Cantar como Aretha Franklin no es sólo una virtud física. Puede que nadie haya podido hacer con un instrumento tan frágil como la garganta lo que ha hecho esa mujer. Pero para administrar ese don como ella hay que ser alguien extraordinariamente generoso, dispuesto siempre a pensar más en la obra que en el autor. Por eso solía cerrar los ojos mientras buceaba por sus canciones, para no ver al público, para estar sola, para poder buscar en sus adentros el venero del que brota el Arte en cualquiera de sus manifestaciones profundas. No hablo de su sobrehumana velocidad melismática, ni de su prodigio técnico, ni de nada que tenga que ver con conceptos cuantificables. Ni si quiera hablo de sus reivindicaciones sociales. Hablo de sangre en las encías. De una medium. De una mujer negra que catalizó todas las quejas silenciosas de su cultura y gritó con sublimidad para sacarlas de su agujero. Hablo de la belleza como remedio del dolor. De la catarsis. De la «via pulchritudinis»: la evangelización, del tipo que sea, a través de la hermosura.

A lo mejor, quién sabe, Dios nos vierte a manos llenas sueño, dicha y beso para que no pensemos en la muerte. Y a lo mejor el sueño y la dicha de haber podido acariciar esa voz en carnes vivas es una resurrección encubierta.
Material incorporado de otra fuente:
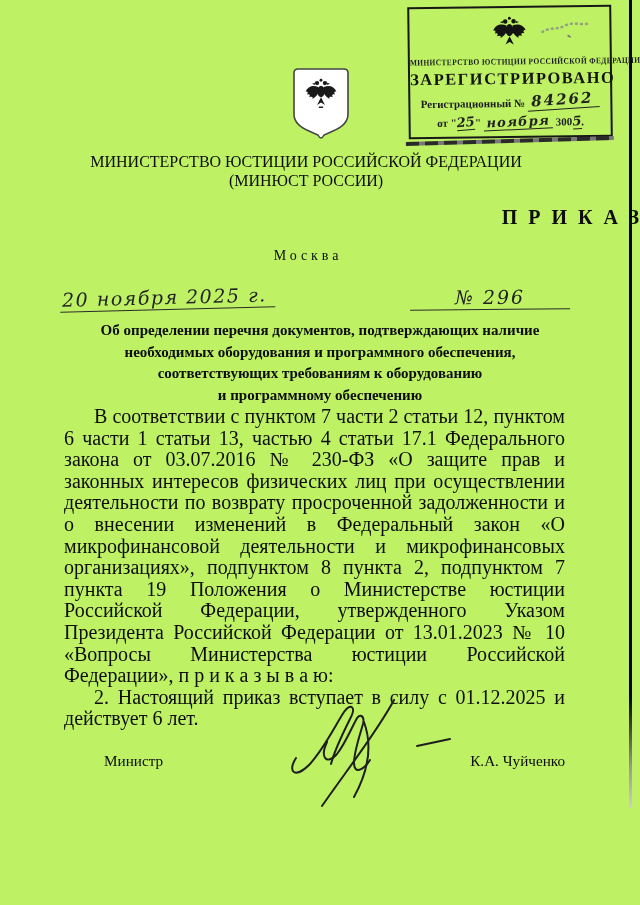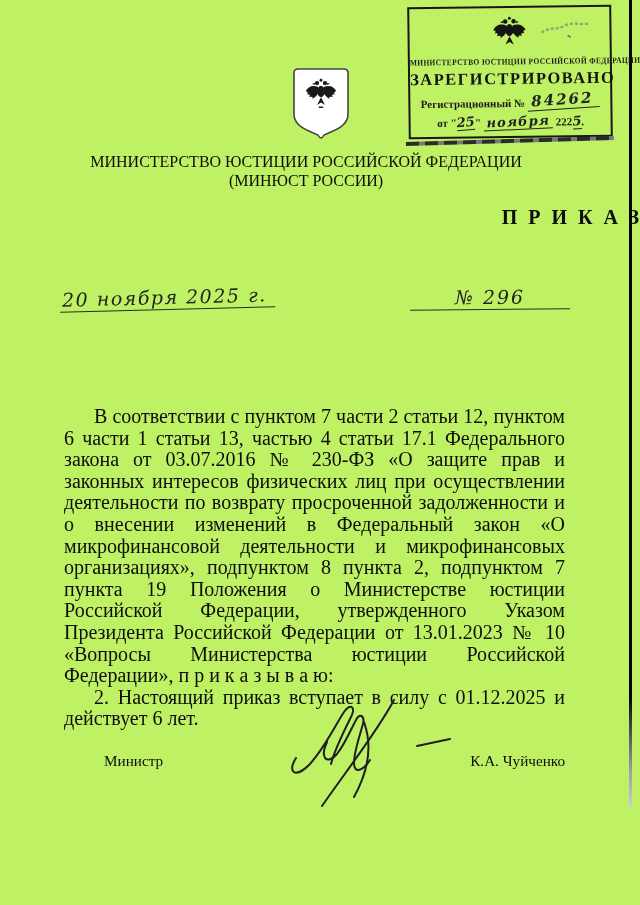--- a/index.html
+++ b/index.html
@@ -96,21 +96,21 @@
     </div>
     <div class="stamp-agency">МИНИСТЕРСТВО ЮСТИЦИИ РОССИЙСКОЙ ФЕДЕРАЦИИ</div>
     <div class="stamp-registered">ЗАРЕГИСТРИРОВАНО</div>
     <div class="stamp-line">
       <span>Регистрационный №</span>
       <span class="hand stamp-reg-num">84262</span>
     </div>
     <div class="stamp-line stamp-date-line">
       <span>от "</span><span class="hand stamp-day">25</span><span>"</span>
       <span class="hand stamp-month">ноября</span>
-      <span>222</span><span class="hand stamp-year-hand">5</span><span>.</span>
+      <span>300</span><span class="hand stamp-year-hand">5</span><span>.</span>
     </div>
   </div>
 
   <svg class="emblem" viewBox="0 0 66 76">
     <path d="M6 6 Q6 2 10 2 H56 Q60 2 60 6 V47 Q60 58 45 64 L36 68 Q33 74 30 68 L21 64 Q6 58 6 47 Z" fill="#fff" stroke="#444" stroke-width="1.6"></path>
     <g transform="translate(15,10) scale(0.36)" fill="#1a1a1a">
       <circle cx="50" cy="9" r="4"></circle>
       <circle cx="39" cy="17" r="6"></circle>
         <circle cx="61" cy="17" r="6"></circle>
       <path d="M33 16 l-8 3 8 3z"></path>
@@ -121,26 +121,33 @@
       <path d="M50 56 L39 78 L50 71 L61 78 Z"></path>
       <path d="M44 82 h12 v4 h-12z"></path>
     </g>
   </svg>
 
   <div class="letterhead">
     <div>МИНИСТЕРСТВО ЮСТИЦИИ РОССИЙСКОЙ ФЕДЕРАЦИИ</div>
     <div>(МИНЮСТ РОССИИ)</div>
   </div>
   <div class="doc-type">ПРИКАЗ</div>
+  <div class="city">Москва</div>
 
   <div class="date-row">
     <span class="hand hand-date">20 ноября 2025 г.</span>
     <span class="hand hand-number">№ 296</span>
   </div>
 
+  <div class="subject">
+    <div>Об определении перечня документов, подтверждающих наличие</div>
+    <div>необходимых оборудования и программного обеспечения,</div>
+    <div>соответствующих требованиям к оборудованию</div>
+    <div>и программному обеспечению</div>
+  </div>
 
   <div class="body-text">
     <p>В соответствии с пунктом 7 части 2 статьи 12, пунктом 6 части 1 статьи 13, частью 4 статьи 17.1 Федерального закона от 03.07.2016 № 230-ФЗ «О защите прав и законных интересов физических лиц при осуществлении деятельности по возврату просроченной задолженности и о внесении изменений в Федеральный закон «О микрофинансовой деятельности и микрофинансовых организациях», подпунктом 8 пункта 2, подпунктом 7 пункта 19 Положения о Министерстве юстиции Российской Федерации, утвержденного Указом Президента Российской Федерации от 13.01.2023 № 10 «Вопросы Министерства юстиции Российской Федерации», п р и к а з ы в а ю:</p>
     <p>2. Настоящий приказ вступает в силу с 01.12.2025 и действует 6 лет.</p>
   </div>
 
   <svg class="signature-svg" viewBox="0 0 220 118">
     <g fill="none" stroke="#1f1f1f" stroke-width="2" stroke-linecap="round">
       <path d="M14 64 C5 78 13 85 27 71 C42 55 54 30 62 18 C68 9 75 12 68 25 C60 41 52 58 49 70"></path>
       <path d="M45 48 C38 63 44 72 55 60 C63 50 69 35 74 26 C77 19 83 21 81 30 C77 44 72 58 72 69 C72 80 81 77 88 66"></path>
Yo sólo sé que a mí esa mujer me duele y que al escucharla me sabe la lengua a moho, a tuétano, a la honda humedad de mis huesos. Por eso estoy convencido de que nos está mirando, tras la espuma de su torrente, «like a natural woman», tocando las esquirlas de ébano y marfil de nuestras calaveras mientras saborea la sangre de sus quejidos al ritmo tribal de sus antepasados... Al detenerse el «swing» de su pecho hemos muerto nosotros un poco más que ella. Porque esa mujer sobrenatural es la propietaria de la pócima de la eternidad. Y a lo mejor, quién sabe, nos la sigue vertiendo a manos llenas desde la infinitud.